花束に囲まれた君が残したもの。

ー青春のホイッスルー

いつも通り授業を受けた後、5限目で僕、ハギ、ヒマ、シーちゃんの4人で体育館に集まった。
ツユちゃんとクワは用事があり少し遅刻してくるそうだ。

僕らは体育館の2階ギャラリーからコートを見下ろした。
 
ピーー
 
ブザーと共にボールが高く上がる。
ジャンプボールが上がり、ボールはヒラのチームへ渡った。

「よっしゃいけぇ!」

僕らは声を大にして声援を送る。
僕らもなかなか大きな声だと思ったが、やはりヒラだ。
ヒラにボールが渡った瞬間、1階端の方にいる黄色い声援がすごく響いた。

「キャー!」
「頑張って!」

そんな声が飛び交う。

僕の隣にいたハギは
「有名人は大変だ…」と呟き、少し顔がひきつり気味だった。

ハギでもそう思うか…僕は少しおかしく感じた。
ハギはてっきりヒラ側だと思っていたのに。
 
「ハギが音楽でステージに立ったら、もっとすごいかもよ」
僕はハギに笑って言う。

「僕には無理だよ…」
そういうと、また黄色い歓声が上がった。

ヒラがサイドの女の子達にお礼をするかのように手をひらりと振っていた。

「ファンサービスはああやってやるんだって。」
僕はまたハギに笑って言う。

「えええ…」
ハギが今度はギャラリーの柵に頭を伏せた。

「僕は絶対むり…」
その瞬間だった。
 
ゴーール!
 
審判の声が響く。
僕らが喋ってる間にどうやらヒラが点数を決めたらしい。

「しまった…」

僕らは声を揃えた。

「ちゃんとみてないとダメだよ。」

シーちゃんが僕らに少し怒った顔で言ってきた。
怒っても小動物感は抜けないのだが…だからこそ心にくるものがあった。

「はぁい…」

僕らは少ししょげながら返事をして、コートに顔を向けると、そこにはヒラが見とけよ。
と自分の目と僕らの目に人差し指と中指を交互に向けて指で合図をしていた。

「やっべ、バレてた!ヒラ、試合しながら僕らを見ていたのか?!」

なんて器用なやつなんだと思った。
 
「ゴール決めたらすぐ私たちのこと見てたもん。ゴールの瞬間見てなかったのバレてるよきっと。」

ヒマが笑って言った。

その後は僕ら(特に僕とハギ)は血眼になってヒラのプレイを見て全力で応援した。

途中で来たツユちゃんとクワには僕らの応援する姿が全力すぎて若干引かれていたような気もするが気にしたら負けだと思った。

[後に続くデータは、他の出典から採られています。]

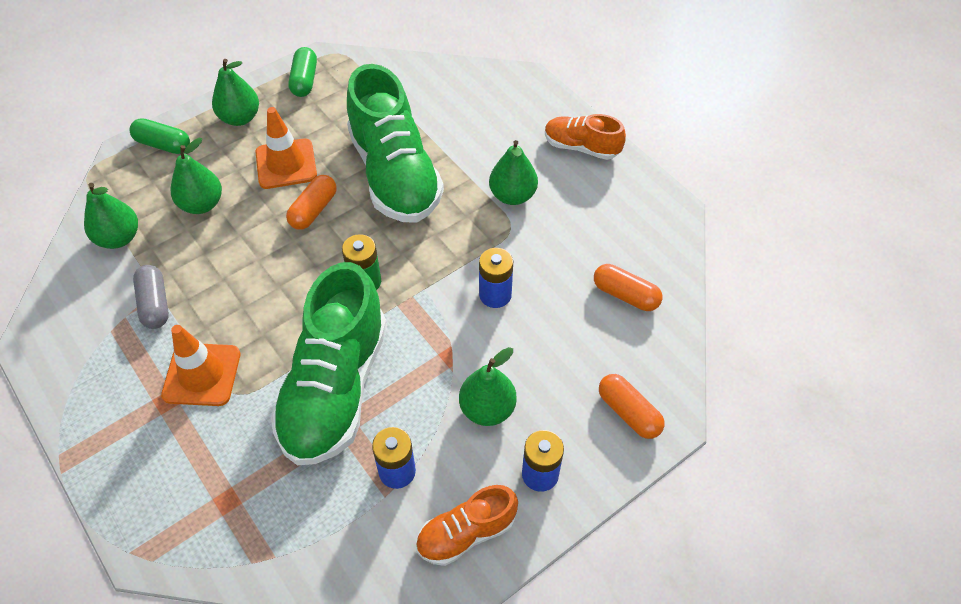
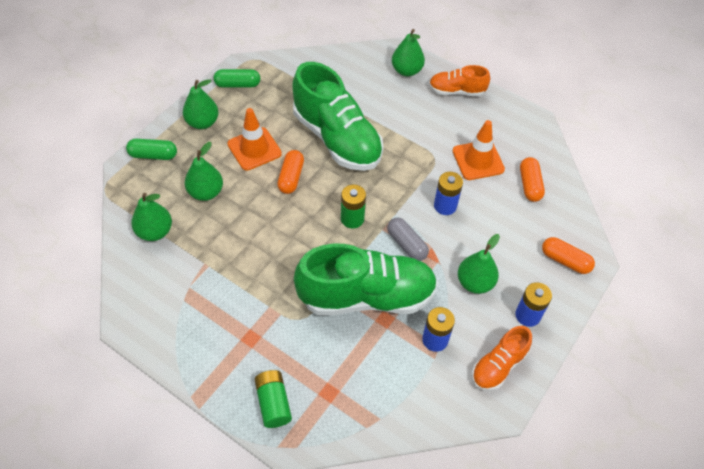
camera: 20 degrees left, 0 degrees up
(152, 493) = (273, 403): none -> green battery
(155, 304) = (207, 272): grey capsule -> grey capsule (406, 244)
(202, 374) = (267, 312): orange traffic cone -> orange traffic cone (478, 160)
(304, 80) = (237, 85): green capsule -> green capsule turned 75 degrees counterclockwise
(335, 388) = (367, 296): green shoe -> green shoe turned 90 degrees counterclockwise
(512, 195) = (425, 135): green pear -> green pear (406, 71)
(625, 295) = (529, 185): orange capsule -> orange capsule turned 75 degrees clockwise

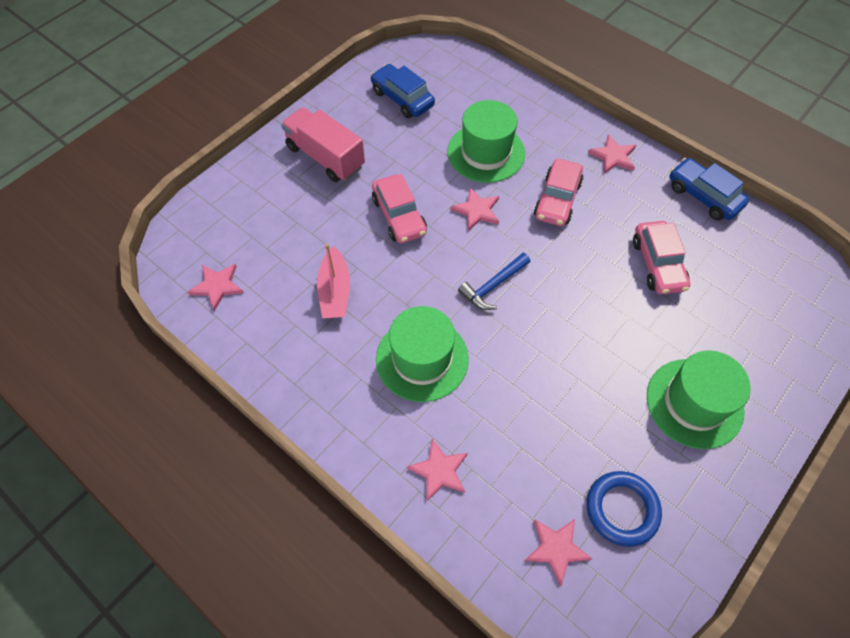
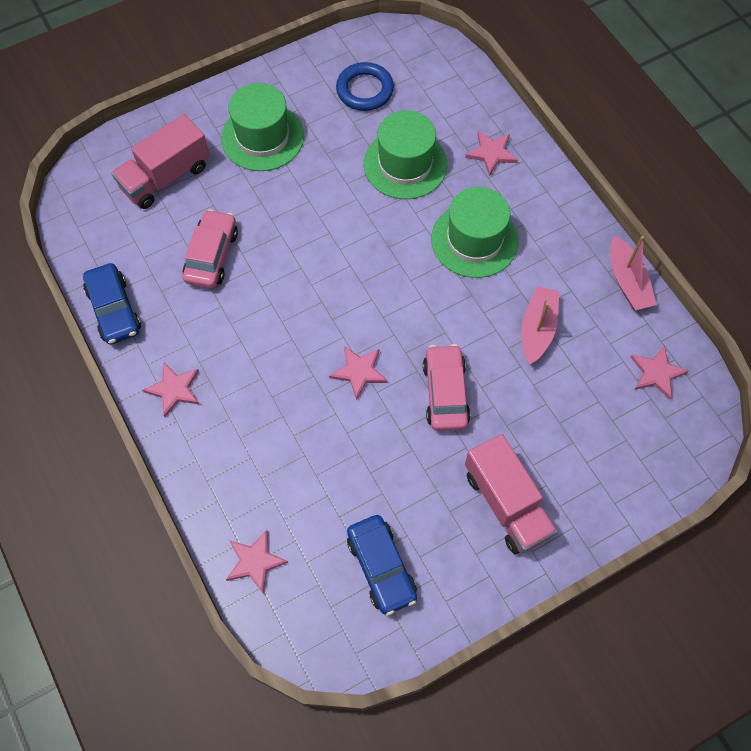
camera: 160 degrees left, 5 degrees up
(256, 365) = (627, 281): none -> pink boat
(486, 152) = (314, 444): green hat -> green hat (405, 164)
(493, 286) = (380, 285): blue hammer -> none
(556, 549) = (425, 82): pink star -> pink star (255, 561)
(557, 200) = (267, 356): pink car -> none
(755, 325) = (166, 177): none -> pink truck

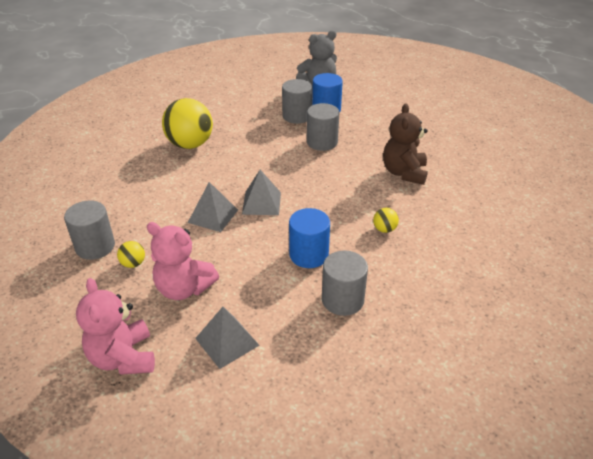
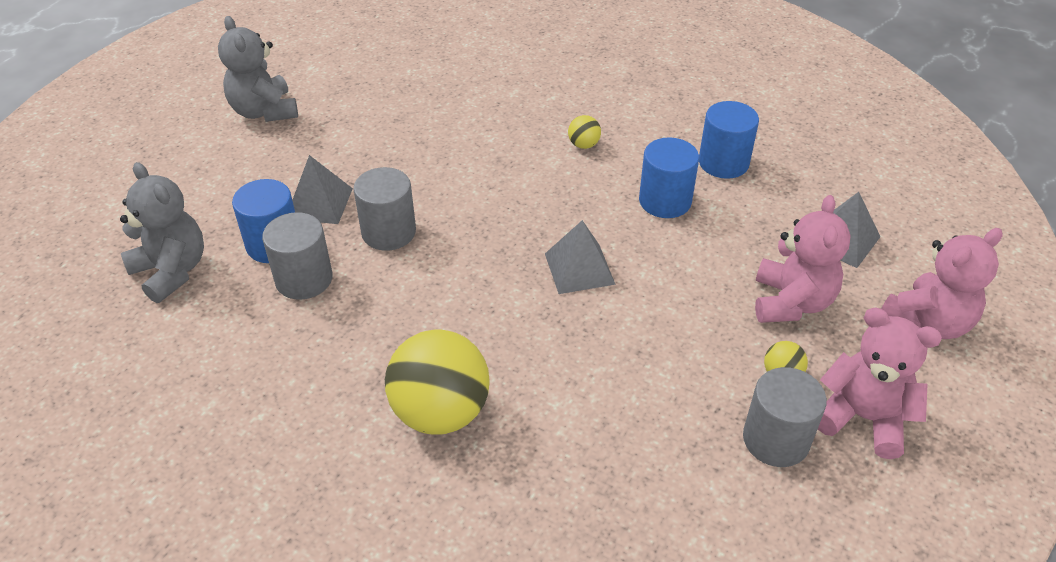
camera: 105 degrees left, 5 degrees up
(80, 288) = (863, 418): none -> pink teddy bear
(213, 216) = (634, 316): grey pyramid -> grey pyramid (319, 203)
(342, 300) = (723, 163): grey cylinder -> blue cylinder
(404, 173) = (451, 139): brown teddy bear -> none
(445, 111) = (264, 111): none -> grey teddy bear

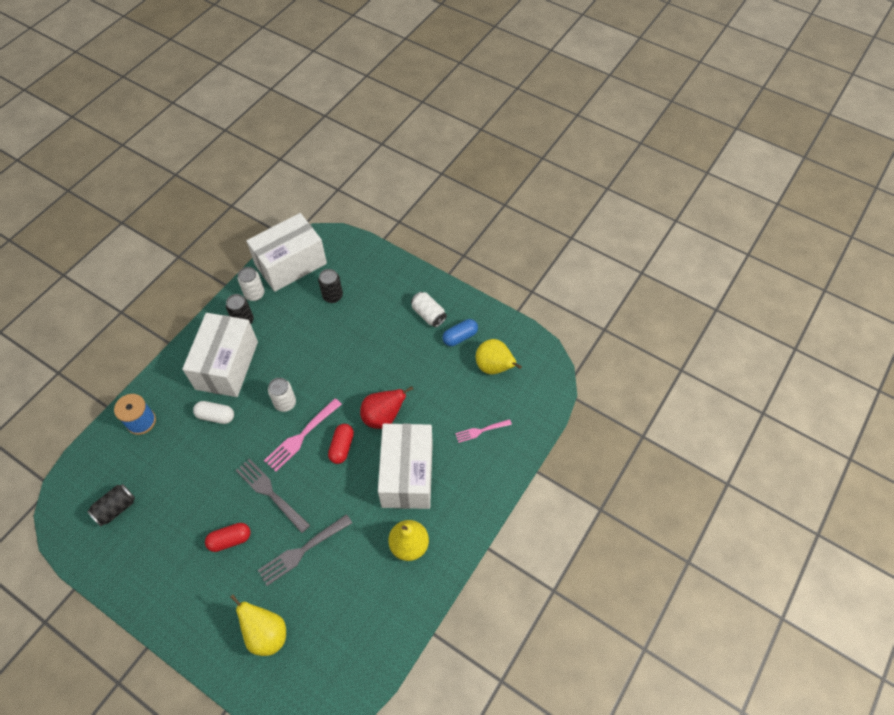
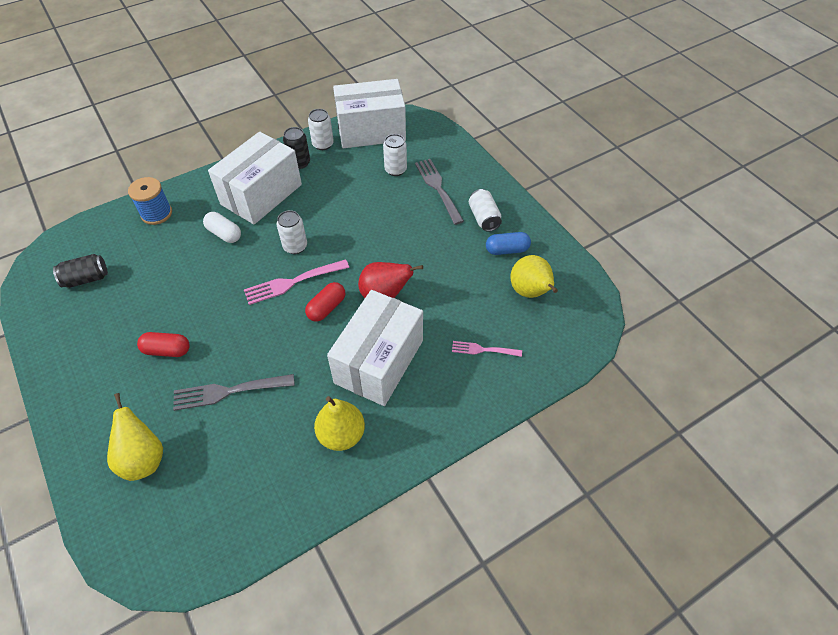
camera: 25 degrees right, 5 degrees down
(270, 493) = (231, 323): grey fork -> grey fork (438, 188)
(332, 296) = (395, 170): black can -> white can

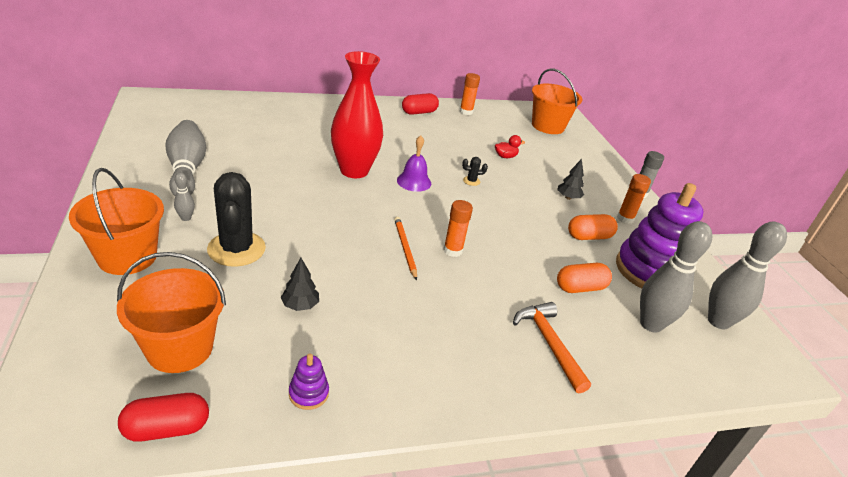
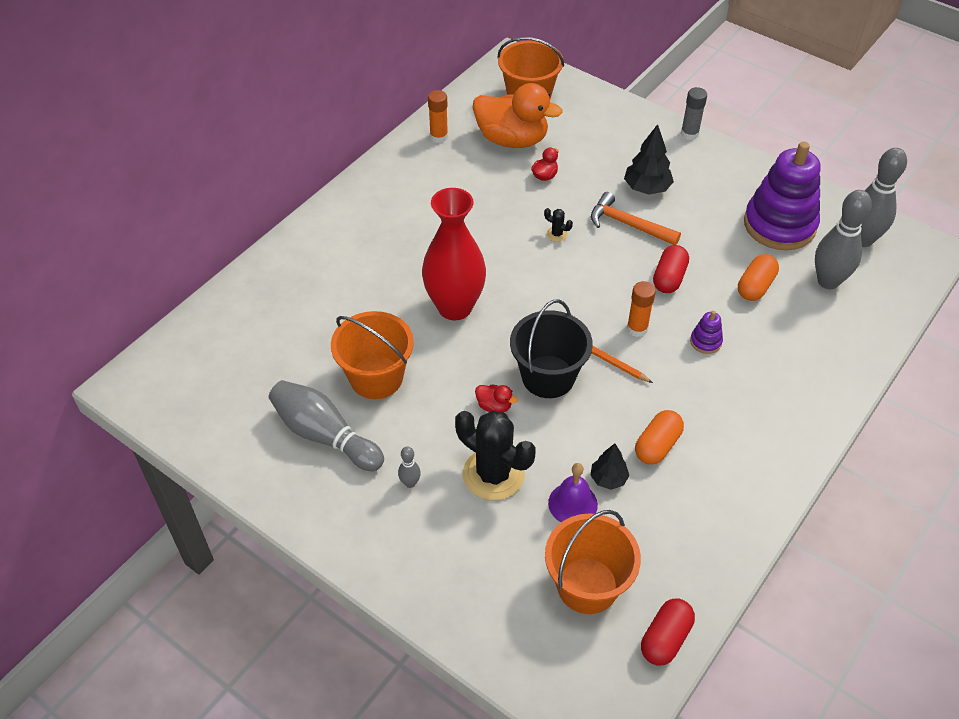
camera: 35 degrees left, 15 degrees up
(127, 257) = (431, 558): orange bucket -> orange bucket (376, 377)
(297, 221) = (494, 406): none -> red duck
(308, 393) = (706, 536): purple stacking toy -> purple stacking toy (705, 341)
(353, 232) = (548, 377): none -> black bucket
(414, 181) = (516, 276): purple bell -> purple bell (572, 503)
(419, 112) = (401, 175): red capsule -> red capsule (669, 278)
(471, 181) = (557, 234): black cactus -> black cactus turned 75 degrees clockwise
(509, 134) = (512, 139): none -> orange duck
(549, 344) = (790, 359): orange hammer -> orange hammer (628, 224)
(568, 197) = (646, 188): black tree -> black tree, size x1.57
(589, 237) = (707, 224): orange capsule -> orange capsule (657, 445)
(625, 218) = (709, 177): orange glue stick -> none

最終的に試合は20対12でヒラのチームの勝利だった。
1時間半ほどの試合で、終わったのは19時すぎだった。
20時に山小屋集合とヒラには連絡を入れたが、既にヒラは女の観客に囲まれていたので、その姿を見たツユちゃんが、

「演奏開始は20時半にしようか…」
と苦笑いして言った。

あいつは大変なぁとみんなで笑いながら、そのまま山小屋へ向かった。